PARKS AND WILDLIFE SAY LEAVE BABY ANIMALS ALONE
Despite the wintry weather in many parts of the state, spring is here, and with it comes the arrival of baby birds and mammals to Colorado. Colorado Parks and Wildlife is now reminding citizens that newborn wildlife may be found in their yards, along trails, or in open spaces, and the best advice is to leave them alone. Each year, Parks and Wildlife receives scores of calls from concerned people about wildlife that have been “abandoned” by adult animals. Many are tempted to “help” a young animal by picking it up or trying to feed it, however it is critical that people understand there is no substitute for their natural parents.

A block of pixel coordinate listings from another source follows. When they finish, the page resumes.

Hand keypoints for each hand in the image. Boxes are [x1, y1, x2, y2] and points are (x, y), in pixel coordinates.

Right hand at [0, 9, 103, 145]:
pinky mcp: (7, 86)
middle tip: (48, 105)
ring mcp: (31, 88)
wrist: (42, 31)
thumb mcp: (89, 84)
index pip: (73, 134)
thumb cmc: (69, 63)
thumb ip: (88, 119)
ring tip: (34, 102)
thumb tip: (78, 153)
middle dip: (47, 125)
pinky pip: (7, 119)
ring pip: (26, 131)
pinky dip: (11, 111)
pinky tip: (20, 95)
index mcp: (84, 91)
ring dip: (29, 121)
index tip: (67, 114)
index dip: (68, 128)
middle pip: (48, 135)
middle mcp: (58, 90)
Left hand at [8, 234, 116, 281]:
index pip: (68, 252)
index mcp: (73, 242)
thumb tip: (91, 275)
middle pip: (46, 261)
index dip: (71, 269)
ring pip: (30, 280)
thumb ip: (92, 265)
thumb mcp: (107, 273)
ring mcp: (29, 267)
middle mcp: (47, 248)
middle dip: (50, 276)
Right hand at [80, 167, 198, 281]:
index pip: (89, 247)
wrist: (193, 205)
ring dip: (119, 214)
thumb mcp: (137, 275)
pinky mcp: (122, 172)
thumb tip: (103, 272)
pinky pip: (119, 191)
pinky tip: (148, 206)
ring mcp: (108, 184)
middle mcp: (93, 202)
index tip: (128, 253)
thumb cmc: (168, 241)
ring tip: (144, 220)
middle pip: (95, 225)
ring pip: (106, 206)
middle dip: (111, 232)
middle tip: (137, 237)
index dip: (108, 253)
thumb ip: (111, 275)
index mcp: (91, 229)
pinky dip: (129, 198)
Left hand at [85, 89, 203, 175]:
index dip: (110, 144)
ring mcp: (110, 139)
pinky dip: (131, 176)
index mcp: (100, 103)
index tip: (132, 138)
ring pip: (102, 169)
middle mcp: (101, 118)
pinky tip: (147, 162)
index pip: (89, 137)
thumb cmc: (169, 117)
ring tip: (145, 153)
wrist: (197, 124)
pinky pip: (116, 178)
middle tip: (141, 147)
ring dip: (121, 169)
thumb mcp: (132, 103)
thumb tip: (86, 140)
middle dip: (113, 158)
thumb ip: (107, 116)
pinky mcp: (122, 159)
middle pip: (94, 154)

Wildlife experts agree that it is quite normal for adult animals to leave their young in a safe place while they go forage for food. And often baby birds are learning to fly or fledging, near their nests when they are deemed abandoned. While well-meaning people sometimes gather up this baby wildlife and bring them to wildlife rehabilitation facilities, it is often the wrong thing to do. Wildlife officials say baby mammals are nearly scentless in order to prevent predators from finding them. When humans touch these animals, they are imparting them with a scent their adults will not recognize or even fear. This can result in true abandonment of healthy offspring. If you suspect a baby animal has been abandoned, call your local wildlife agency and report it.
ANOTHER GUN ACCESSORY MANUFACTURER LEAVES COLORADO
A company that makes gun sights and other firearms accessories says it’s pulling its core operations from Colorado following recent gun control measures and setting up shop in Laramie. HiViz Shooting Systems, based in Fort Collins, manufactures sights, recoil pads and other shooting accessories. The company’s management has been open about its dissatisfaction with recent Colorado gun control legislation. Wyoming Governor Matt Mead announced he welcomes HiViz to Wyoming. The governor’s office says the company intends to set up operations in Laramie with 14 employees with more to come later this year. Mead’s office has been courting firearms companies to relocate to Wyoming.
In high school sports:
In girls soccer:
Moffat County beat Grand Junction Central (1-0).
Steamboat goes to Summit for a double header. The first game starts at 10.
Moffat County goes to Roaring Fork for a double header, with the first game starting at 11.
In boys lacrosse:
Steamboat is home against Grand Junction at 11.
In girls lacrosse:
Steamboat hosts Durango at 10.
Hayden, Rangely, Steamboat, Soroco and Meeker go to Battle Mountain at 9.
Little Snake River Valley runs at the Shane Brock Invite in Lander at 9.